***** Data for this task

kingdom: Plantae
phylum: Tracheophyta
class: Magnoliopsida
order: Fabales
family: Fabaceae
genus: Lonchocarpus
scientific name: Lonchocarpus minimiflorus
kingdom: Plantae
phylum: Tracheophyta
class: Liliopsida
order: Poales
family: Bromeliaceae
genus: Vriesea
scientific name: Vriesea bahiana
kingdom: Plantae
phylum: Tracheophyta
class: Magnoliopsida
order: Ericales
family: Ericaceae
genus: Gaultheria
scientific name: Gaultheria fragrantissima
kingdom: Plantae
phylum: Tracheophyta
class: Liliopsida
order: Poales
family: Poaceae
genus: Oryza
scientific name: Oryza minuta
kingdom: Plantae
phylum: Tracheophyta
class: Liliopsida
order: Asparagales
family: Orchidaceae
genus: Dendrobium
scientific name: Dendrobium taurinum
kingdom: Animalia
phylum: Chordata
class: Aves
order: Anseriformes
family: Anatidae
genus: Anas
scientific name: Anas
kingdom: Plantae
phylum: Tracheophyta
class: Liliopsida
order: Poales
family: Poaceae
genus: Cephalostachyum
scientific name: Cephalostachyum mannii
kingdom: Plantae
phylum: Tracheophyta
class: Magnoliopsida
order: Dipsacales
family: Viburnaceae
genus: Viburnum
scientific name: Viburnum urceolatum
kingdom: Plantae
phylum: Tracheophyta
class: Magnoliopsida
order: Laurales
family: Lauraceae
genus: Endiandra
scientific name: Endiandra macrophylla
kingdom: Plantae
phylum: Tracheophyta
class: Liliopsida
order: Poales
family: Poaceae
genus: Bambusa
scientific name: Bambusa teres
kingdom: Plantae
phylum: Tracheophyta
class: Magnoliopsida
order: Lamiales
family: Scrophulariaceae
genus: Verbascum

**********

#### [Written exercise]
Can you write out every line of the records above, word for word, with nothing changed?

#### [Worked solution]
kingdom: Plantae
phylum: Tracheophyta
class: Magnoliopsida
order: Fabales
family: Fabaceae
genus: Lonchocarpus
scientific name: Lonchocarpus minimiflorus
kingdom: Plantae
phylum: Tracheophyta
class: Liliopsida
order: Poales
family: Bromeliaceae
genus: Vriesea
scientific name: Vriesea bahiana
kingdom: Plantae
phylum: Tracheophyta
class: Magnoliopsida
order: Ericales
family: Ericaceae
genus: Gaultheria
scientific name: Gaultheria fragrantissima
kingdom: Plantae
phylum: Tracheophyta
class: Liliopsida
order: Poales
family: Poaceae
genus: Oryza
scientific name: Oryza minuta
kingdom: Plantae
phylum: Tracheophyta
class: Liliopsida
order: Asparagales
family: Orchidaceae
genus: Dendrobium
scientific name: Dendrobium taurinum
kingdom: Animalia
phylum: Chordata
class: Aves
order: Anseriformes
family: Anatidae
genus: Anas
scientific name: Anas
kingdom: Plantae
phylum: Tracheophyta
class: Liliopsida
order: Poales
family: Poaceae
genus: Cephalostachyum
scientific name: Cephalostachyum mannii
kingdom: Plantae
phylum: Tracheophyta
class: Magnoliopsida
order: Dipsacales
family: Viburnaceae
genus: Viburnum
scientific name: Viburnum urceolatum
kingdom: Plantae
phylum: Tracheophyta
class: Magnoliopsida
order: Laurales
family: Lauraceae
genus: Endiandra
scientific name: Endiandra macrophylla
kingdom: Plantae
phylum: Tracheophyta
class: Liliopsida
order: Poales
family: Poaceae
genus: Bambusa
scientific name: Bambusa teres
kingdom: Plantae
phylum: Tracheophyta
class: Magnoliopsida
order: Lamiales
family: Scrophulariaceae
genus: Verbascum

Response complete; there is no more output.